EXCERPT
------------------------------------------------------------
Despite harsh threats, Iran protesters show their strength

Iranian opposition hits the streets in face of shah-like brutality and pro-government rallies. Khamenei's tactics only highlight his illegitimacy.

The dogged courage of pro-democracy protesters in Iran was on full display Thursday, the latest in a string of demonstrations against Ayatollah Ali Khamenei since last June’s rigged presidential elections. 

Thousands took to the streets despite organized pro-government rallies and the many tactics of fear used by a regime that is ever more isolated by its acts of violence – in the name of God – against peaceful democrats.

The latest fear tactics include executions of demonstrators, arrests of top intellectuals and rights activists, detention of a group called Mothers in Mourning (mothers of political prisoners), and torture of detained protesters. Such atrocities simply remind Iranians that this regime, whose leaders helped overthrow the shah 31 years ago, has now reverted to the shah’s brutal methods to keep power and quell dissent. 

That irony is fuel for more protests. It also compels many leading Muslim clerics to call on Mr. Khamenei to compromise.

The other critical aspect about the demonstrations is that they remain largely leaderless, relying instead on Twitter and other digital communications to build a network of ongoing dissent. That makes them harder to suppress. In addition, countertactics such as writing slogans on currency bills keep alive the ideals of freedom and democracy far beyond the capital. Many of Thursday’s protests were in cities outside of Tehran as well.

The regime’s use of violence only highlights how much Khamenei can no longer claim the mantle of religious authority as supreme leader over Iranians who demand that the highest authorities be elected by the people. He is on the losing side of a widening contradiction between democracy and theocracy (or the regime’s interpretation of Islam as dominant in secular life). That contradiction was not resolved during the 1979 revolution and is the main reason for Iran’s turmoil today.
------------------------------------------------------------
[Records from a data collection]

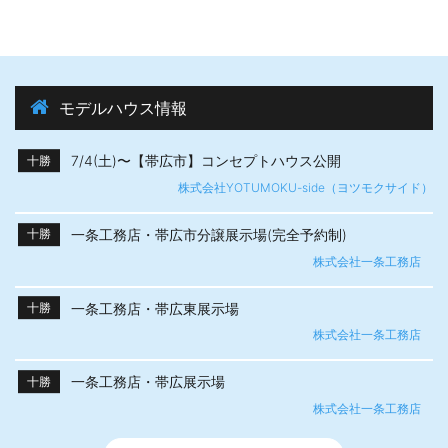
モデルハウス情報
7/4(土)〜【帯広市】​コンセプトハウス公開
十勝
株式会社YOTUMOKU-side（ヨツモクサイド）
一条工務店・帯広市分譲展示場(完全予約制)
十勝
株式会社一条工務店
一条工務店・帯広東展示場
十勝
株式会社一条工務店
一条工務店・帯広展示場
十勝
株式会社一条工務店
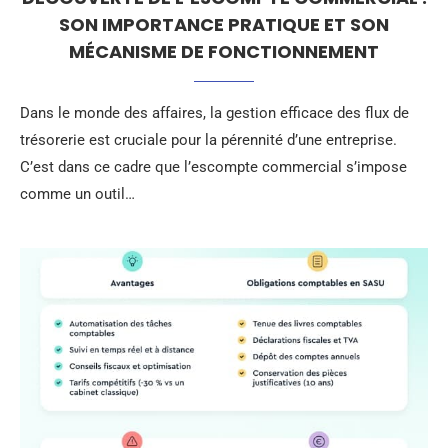
SON IMPORTANCE PRATIQUE ET SON
MÉCANISME DE FONCTIONNEMENT
Dans le monde des affaires, la gestion efficace des flux de
trésorerie est cruciale pour la pérennité d’une entreprise.
C’est dans ce cadre que l’escompte commercial s’impose
comme un outil…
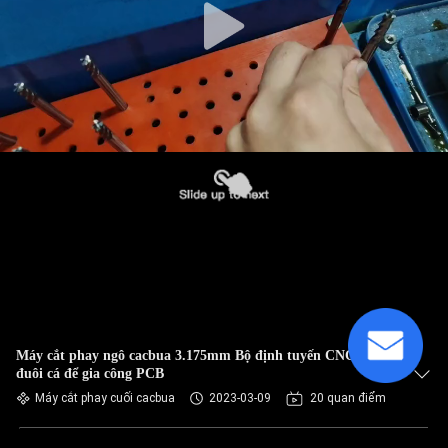
Máy cắt phay ngô cacbua 3.175mm Bộ định tuyến CNC Cá
đuôi cá để gia công PCB
Máy cắt phay cuối cacbua
2023-03-09
20 quan điểm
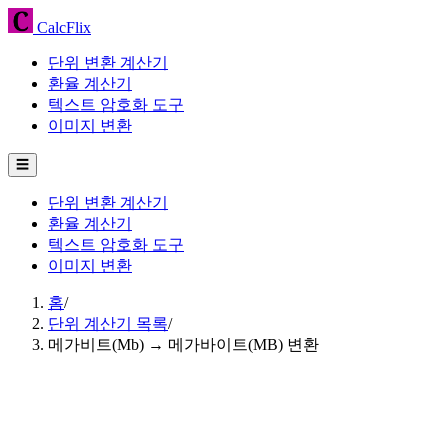
CalcFlix
단위 변환 계산기
환율 계산기
텍스트 암호화 도구
이미지 변환
☰
단위 변환 계산기
환율 계산기
텍스트 암호화 도구
이미지 변환
홈
/
단위 계산기 목록
/
메가비트(Mb) → 메가바이트(MB) 변환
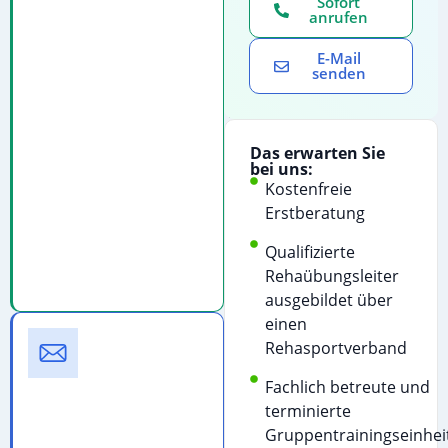
Sofort
an
anrufen
für
E-Mail
eine
senden
persönliche
Beratung:
Telefonanruf
Das erwarten Sie
starten
bei uns:
Kostenfreie
Kostenfreie
Erstberatung
Beratung
&
Qualifizierte
Terminvereinbarung
Rehaübungsleiter
ausgebildet über
einen
E-
Rehasportverband
Mail
Schreiben
Fachlich betreute und
Sie
terminierte
uns
Gruppentrainingseinhei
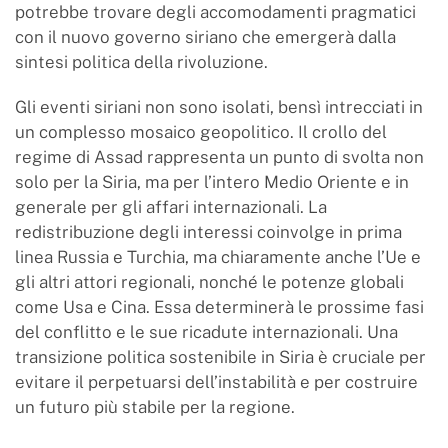
potrebbe trovare degli accomodamenti pragmatici
con il nuovo governo siriano che emergerà dalla
sintesi politica della rivoluzione.
Gli eventi siriani non sono isolati, bensì intrecciati in
un complesso mosaico geopolitico. Il crollo del
regime di Assad rappresenta un punto di svolta non
solo per la Siria, ma per l’intero Medio Oriente e in
generale per gli affari internazionali. La
redistribuzione degli interessi coinvolge in prima
linea Russia e Turchia, ma chiaramente anche l’Ue e
gli altri attori regionali, nonché le potenze globali
come Usa e Cina. Essa determinerà le prossime fasi
del conflitto e le sue ricadute internazionali. Una
transizione politica sostenibile in Siria è cruciale per
evitare il perpetuarsi dell’instabilità e per costruire
un futuro più stabile per la regione.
------------------------------------------------------------
REQUIRED WORK
A. According to the editorial on Iran's protests, why are the demonstrations harder to suppress?
B. In the editorial on Iran's protests, how many years ago did the regime's leaders help overthrow the shah?
None of the items is needed to work with the editorial.

SOLUTIONS TO THE PROBLEMS
A. The demonstrations remain largely leaderless and rely on Twitter and other digital communications to build a network of ongoing dissent, which makes them harder to suppress.

B. They helped overthrow the shah 31 years ago.